Analysts’ consensus rating is “buy,” with a price target of $116.17, representing a 6.90% upside.
The current price consolidation remains choppy, as the stock is not forming a defined pattern yet. Inari Medical is showing excellent technical strength, but is not currently at a buy point. If it begins to approach its previous high of $127.42 in heavy volume, that may offer an entry.
Montrose Environmental provides a wide range of environmental assessment, testing and consulting services for the oil and gas, construction, utilities, chemical and tobacco industries, as well as for various government agencies.
The stock went public in July 2020. It’s up 157% since it began trading, and 82.49% year-to-date. It closed Thursday at $56.49, up $3.08, or 5.77%.
On a yearly basis, Montrose has not turned a profit, but that’s expected to change this year, with analysts eyeing earnings per share of $0.02. That’s expected to grow to $0.38 per share in 2022.
Revenue growth accelerated in the past three quarters, coming in at $108.7 million in the fourth quarter, a 60% year-over-year gain.

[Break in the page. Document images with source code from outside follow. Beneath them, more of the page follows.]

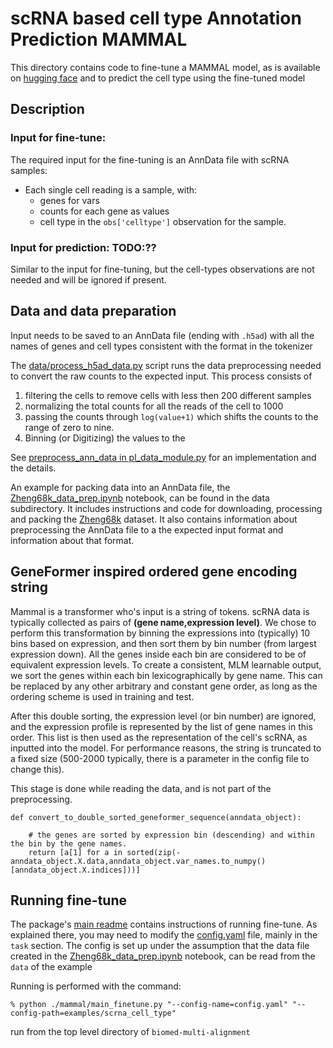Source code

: # scRNA based cell type Annotation Prediction MAMMAL
This directory contains code to fine-tune a MAMMAL model, as is available on [hugging face](https://huggingface.co/ibm-research/biomed.omics.bl.sm.ma-ted-458m)
and to predict the cell type using the fine-tuned model

<!--
    Step one, get the data: run the notebook.
    Step two, modify the data set
    Step three, run this example by..

 -->

##  Description
### Input for fine-tune:
The required input for the fine-tuning is an AnnData file with scRNA samples:
* Each single cell reading is a sample, with:
    *  genes for vars
    *  counts for each gene as values
    *  cell type in the `obs['celltype']` observation for the sample.

### Input for prediction:  TODO:??
Similar to the input for fine-tuning, but the cell-types observations are not needed and will be ignored if present.

## Data and data preparation
Input needs to be saved to an AnnData file (ending with `.h5ad`) with all the names of genes and cell types consistent with the format in the tokenizer

The [data/process_h5ad_data.py](data/process_h5ad_data.py) script runs the data preprocessing needed to convert the raw counts to the expected input.  This process consists of
 1. filtering the cells to remove cells with less then 200 different samples
 2. normalizing the total counts for all the reads of the cell to 1000
 3. passing the counts through `log(value+1)` which shifts the counts to the range of zero to nine.
 4. Binning (or Digitizing) the values to the

 See [preprocess_ann_data in pl_data_module.py](pl_data_module.py#L225) for an implementation and the details.

An example for packing data into an AnnData file, the
[Zheng68k_data_prep.ipynb](data/Zheng68k_data_prep.ipynb) notebook, can be found in the data subdirectory.  It includes instructions and code for downloading, processing and packing the [Zheng68k](TODO:link) dataset.  It also contains information about preprocessing the AnnData file to a the expected input format and information about that format.

## GeneFormer inspired ordered gene encoding string

Mammal is a transformer who's input is a string of tokens.  scRNA data is typically collected as pairs of **(gene name,expression level)**.  We chose to perform this transformation by
binning the expressions into (typically) 10 bins based on expression, and then sort them by bin number (from largest expression down). All the genes inside each bin are considered to be of equivalent expression levels. To create a consistent, MLM learnable output, we sort the genes within each bin lexicographically by gene name.  This can be replaced by any other arbitrary and constant gene order, as long as the ordering scheme is used in training and test.

After this double sorting, the expression level (or bin number) are ignored, and the expression profile is represented by the list of gene names in this order.  This list is then used as the representation of the cell's scRNA, as inputted into the model.  For performance reasons, the string is truncated to a fixed size (500-2000 typically, there is a parameter in the config file to change this).

This stage is done while reading the data, and is not part of the preprocessing.

    def convert_to_double_sorted_geneformer_sequence(anndata_object):

        # the genes are sorted by expression bin (descending) and within the bin by the gene names.
        return [a[1] for a in sorted(zip(-anndata_object.X.data,anndata_object.var_names.to_numpy()[anndata_object.X.indices]))]




## Running fine-tune
The package's [main readme](../../../README.md) contains instructions of running fine-tune.  As explained there, you may need to modify the [config.yaml](config.yaml) file, mainly in the `task` section.  The config is set up under the assumption that the data file created in the [Zheng68k_data_prep.ipynb](data/Zheng68k_data_prep.ipynb) notebook, can be read from the `data` of the example

Running is performed with the command:

   ```% python ./mammal/main_finetune.py "--config-name=config.yaml" "--config-path=examples/scrna_cell_type"```

run from the top level directory of `biomed-multi-alignment`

The stock advanced in nine of the past 10 months. Even so, the up/down volume ratio is just 1.1, indicating that upside volume is only slightly higher than downside. At this juncture in the stock’s history as a public company, that’s not much to be concerned about.
This one needs a bit more time to develop a more stable trading history, but its gains thus far are impressive, and could bode well for investors looking to stake out a position. Just be aware that the stock has shown some wide price swings lately, which may increase risk of getting shaken out.